Yes, for a while, it was easy to express harsh skepticism about the Affordable Care Act, President Obama’s wide-ranging health care reform program for the uninsured. The rollout in October was plagued by technical problems, which Republicans grabbed as a signal that the ACA was hopelessly flawed, a bad idea that would cause the federal deficit to explode.

But as of midnight, when the deadline for this year’s signup arrived, somewhere between six and seven million Americans had signed on through a federal health care exchange. Indications were, according to McClatchy news reports out of Washington, that more young, healthy people were moving toward the exchanges as the deadline neared. They’re crucial to the success of the reform, as their participation will help keep premium increases under control.
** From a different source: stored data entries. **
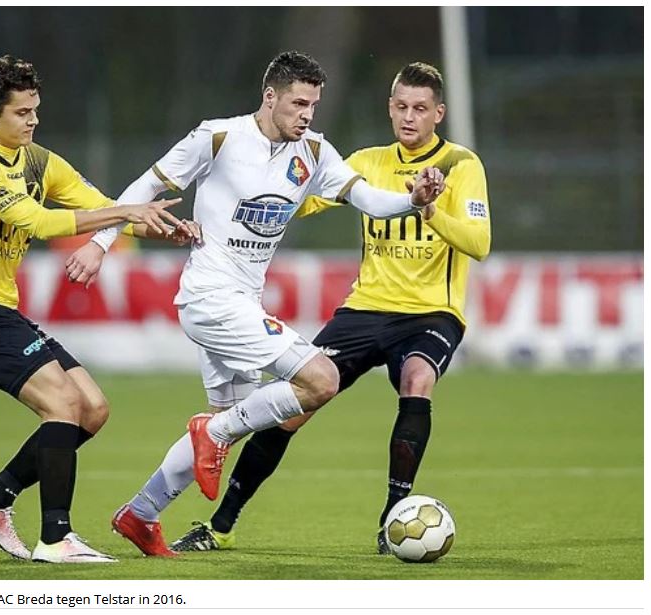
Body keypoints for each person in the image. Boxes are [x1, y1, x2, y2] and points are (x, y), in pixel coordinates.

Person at [65, 51, 445, 557]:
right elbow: (148, 185)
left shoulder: (313, 152)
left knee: (240, 417)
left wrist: (413, 200)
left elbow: (370, 199)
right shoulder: (218, 137)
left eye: (313, 104)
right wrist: (100, 242)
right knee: (320, 380)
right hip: (209, 296)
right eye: (297, 103)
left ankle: (141, 513)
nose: (307, 114)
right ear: (270, 97)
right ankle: (212, 431)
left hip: (241, 300)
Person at [167, 61, 491, 555]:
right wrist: (240, 200)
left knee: (417, 380)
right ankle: (220, 525)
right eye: (401, 106)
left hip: (432, 313)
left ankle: (392, 519)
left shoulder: (459, 165)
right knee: (294, 402)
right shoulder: (364, 160)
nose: (409, 117)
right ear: (389, 107)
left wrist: (429, 207)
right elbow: (299, 198)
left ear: (439, 113)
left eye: (420, 109)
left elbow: (479, 242)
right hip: (365, 309)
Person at [0, 55, 197, 564]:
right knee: (63, 406)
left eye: (36, 110)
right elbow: (39, 222)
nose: (33, 120)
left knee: (93, 409)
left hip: (0, 309)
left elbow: (96, 203)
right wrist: (127, 210)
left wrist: (166, 229)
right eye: (21, 112)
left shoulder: (38, 159)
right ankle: (56, 537)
The deficit has gone down. And many young people have, under the ACA, been kept on their parents’ insurance (they can be there until age 26). Sick children who previously were unable to be covered have become covered. Medicaid has been expanded in some states, though not, unfortunately, in North Carolina. Here Republicans saw to it that the state turned down an expansion that would have helped between 300,000 and 500,000 people and would have been paid for by the federal government. The state also declined to participate, as some others did, in setting up its own exchange, a fact that made it more difficult for North Carolinians to get insurance.

One young man interviewed in The News & Observer is the kind of person the ACA could help, if young people could see the wisdom in it, and could understand they’ll get subsidies for premiums if their pay is low. But this fellow hadn’t signed on despite having a $1,500 bill from Rex Hospital for emergency room treatment. Insurance would have turned his bill into a fraction of that. And those who don’t sign on for coverage will have to pay a penalty.

The ACA is working, and working well, particularly considering all the roadblocks and speed bumps Republicans put in front of it. Millions of Americans, and in the future millions more, are going to have the protection of health insurance, something that can be a true blessing when a health crisis arrives without warning.